Hello everyone,
I have a model that does a text generation on character level.
So far, I have been saving and loading the training models like this:
torch.save(model, 'model')
model = torch.load('model')
model.eval()
and it has been fine.
Now I am trying to do the same thing using the state_dict because it is more convenient but the text being generated during inference looks like a complete random text without any meaning.
The way I save and load the state dict is:
torch.save(model.state_dict(), 'model_rnn.pt')
model = RNN(tokens=chars, hidden_size=hidden_size, n_layers=n_layers, dropout_prob=dropout_prob).to(device)
model.load_state_dict(torch.load('model_rnn.pt', map_location='cpu'))
model.eval()
I know that setting the model for evaluation mode is important because dropout shouldn’t be used during eval and I have that.

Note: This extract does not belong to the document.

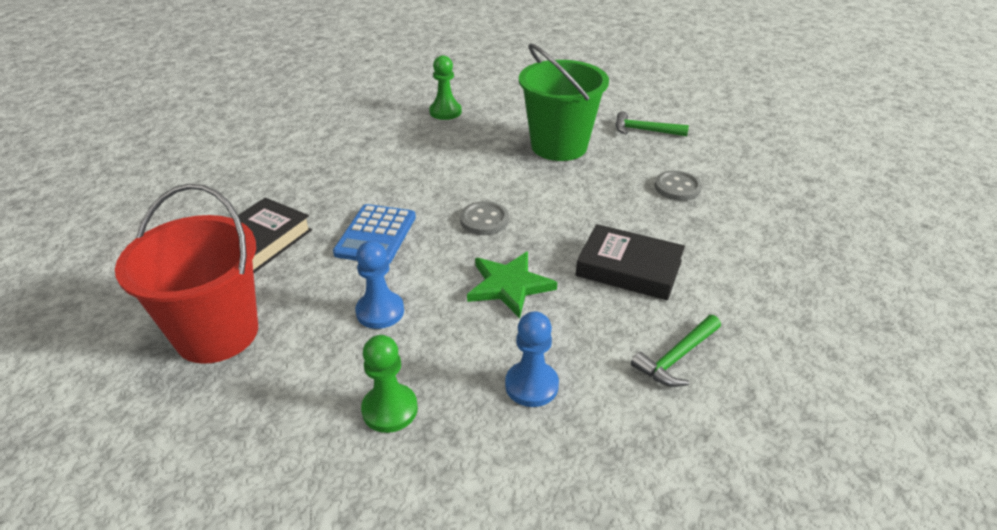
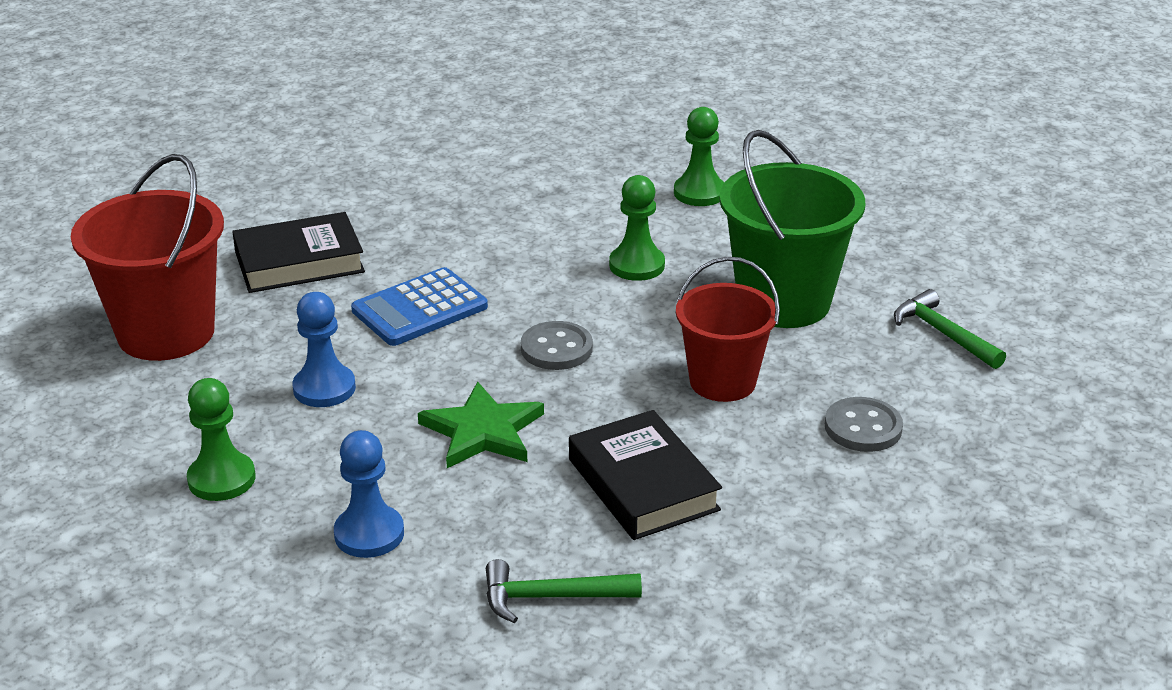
camera: 40 degrees right, 5 degrees down
none -> green pawn [609,175,665,281]
none -> red bucket [676,257,780,402]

Here is some example of the text when I save and load the whole model:
Ти ми стои верност се појаваш
сам си ми се проклето сега
и пак да стави светот на порти
and here is an example with state_dict:
о2Е’лС’кокоЊХсьоTьiпоМьВьоџоЊьоЏХ’к’TP2СДоСьоЊџоЊzп́’z’PоTџz’оT’Э=ДЦДP2K’лоШДzьоTьоШХ’лџокьzџШльС2Сџд
I know most of you can’t read Cyrillic but still it is easy to see the difference
Does anyone know what might be the problem?